若い代理は、取調室の机から手錠を外すと、ドギョムの肩を押す。
廊下は奥へ行くほど狭くなる。白い蛍光灯は一本おきに切れ、床のリノリウムには古い雨水と靴底の泥が黒く伸びている。壁の向こうで無線が鳴り、誰かが紙を破る音がする。町の声はここまで来ない。ここから先は、町が人を置き忘れる場所だ。
鉄扉が二枚ある。手前は書類保管庫。奥が留置場。若い代理は腰の鍵束を右手で探り、三本目を使う。ドギョムはその手ではなく、鍵束の揺れ幅を見る。ベルトの右側。無線機の後ろ。
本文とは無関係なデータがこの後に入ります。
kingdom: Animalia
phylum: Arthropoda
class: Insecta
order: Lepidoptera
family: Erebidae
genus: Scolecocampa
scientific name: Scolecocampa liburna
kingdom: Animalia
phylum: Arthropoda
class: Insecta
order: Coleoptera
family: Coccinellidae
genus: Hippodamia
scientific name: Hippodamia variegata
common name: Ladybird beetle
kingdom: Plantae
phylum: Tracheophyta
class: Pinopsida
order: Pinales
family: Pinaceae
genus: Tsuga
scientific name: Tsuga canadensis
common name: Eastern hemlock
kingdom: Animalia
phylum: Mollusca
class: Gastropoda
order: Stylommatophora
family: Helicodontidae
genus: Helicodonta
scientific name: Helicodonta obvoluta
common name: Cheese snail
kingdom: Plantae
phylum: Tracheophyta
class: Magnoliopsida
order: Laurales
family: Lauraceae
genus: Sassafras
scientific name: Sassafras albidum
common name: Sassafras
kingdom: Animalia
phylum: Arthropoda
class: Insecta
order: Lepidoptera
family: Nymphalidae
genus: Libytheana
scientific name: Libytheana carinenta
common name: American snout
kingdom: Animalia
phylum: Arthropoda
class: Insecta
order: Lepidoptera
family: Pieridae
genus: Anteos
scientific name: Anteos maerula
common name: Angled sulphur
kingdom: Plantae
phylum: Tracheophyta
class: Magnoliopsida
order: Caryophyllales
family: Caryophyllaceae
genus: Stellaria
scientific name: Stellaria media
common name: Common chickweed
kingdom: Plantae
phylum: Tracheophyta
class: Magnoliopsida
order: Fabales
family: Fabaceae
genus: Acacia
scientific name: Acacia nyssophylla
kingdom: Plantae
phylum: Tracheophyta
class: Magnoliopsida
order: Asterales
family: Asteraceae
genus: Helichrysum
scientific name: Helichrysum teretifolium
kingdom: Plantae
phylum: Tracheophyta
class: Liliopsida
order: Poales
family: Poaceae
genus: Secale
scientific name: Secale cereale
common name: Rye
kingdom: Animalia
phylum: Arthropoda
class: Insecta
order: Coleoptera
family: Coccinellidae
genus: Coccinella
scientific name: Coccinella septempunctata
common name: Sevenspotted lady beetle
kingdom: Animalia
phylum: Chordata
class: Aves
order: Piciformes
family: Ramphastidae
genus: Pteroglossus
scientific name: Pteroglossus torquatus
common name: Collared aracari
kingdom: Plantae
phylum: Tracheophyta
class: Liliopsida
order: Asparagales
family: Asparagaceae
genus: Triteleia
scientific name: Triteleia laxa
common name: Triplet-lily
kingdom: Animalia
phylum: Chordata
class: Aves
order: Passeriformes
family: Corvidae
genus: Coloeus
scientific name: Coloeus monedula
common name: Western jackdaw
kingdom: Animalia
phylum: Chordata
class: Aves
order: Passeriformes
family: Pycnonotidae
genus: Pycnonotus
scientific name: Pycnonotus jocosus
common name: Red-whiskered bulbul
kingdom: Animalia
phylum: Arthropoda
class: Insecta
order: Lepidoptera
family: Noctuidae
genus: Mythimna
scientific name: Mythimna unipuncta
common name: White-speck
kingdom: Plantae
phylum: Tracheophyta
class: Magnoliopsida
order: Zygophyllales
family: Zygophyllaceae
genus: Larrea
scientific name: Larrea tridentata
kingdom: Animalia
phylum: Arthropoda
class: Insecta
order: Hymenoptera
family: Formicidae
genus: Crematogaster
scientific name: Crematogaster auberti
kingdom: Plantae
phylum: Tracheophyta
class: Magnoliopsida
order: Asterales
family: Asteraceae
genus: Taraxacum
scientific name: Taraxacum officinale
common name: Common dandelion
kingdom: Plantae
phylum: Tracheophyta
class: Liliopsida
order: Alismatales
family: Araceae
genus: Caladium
留め具は古いスナップ式。
扉が開くと、湿ったコンクリートと消毒液、吐瀉物を薄めたような臭いが押し出される。
「入れ」
ドギョムは中へ入る。
部屋は広くない。横に鉄の寝台が二つ、床に薄いマットが一つ。天井の隅には換気口。格子は六本、うち一本だけ錆が浅い。廊下側の壁の上には古い監視カメラが一台。もう一台は鉄扉の外、廊下の端にある。角度を合わせれば、出入口から正面へ二歩入ったところに一坪ほどの盲点ができる。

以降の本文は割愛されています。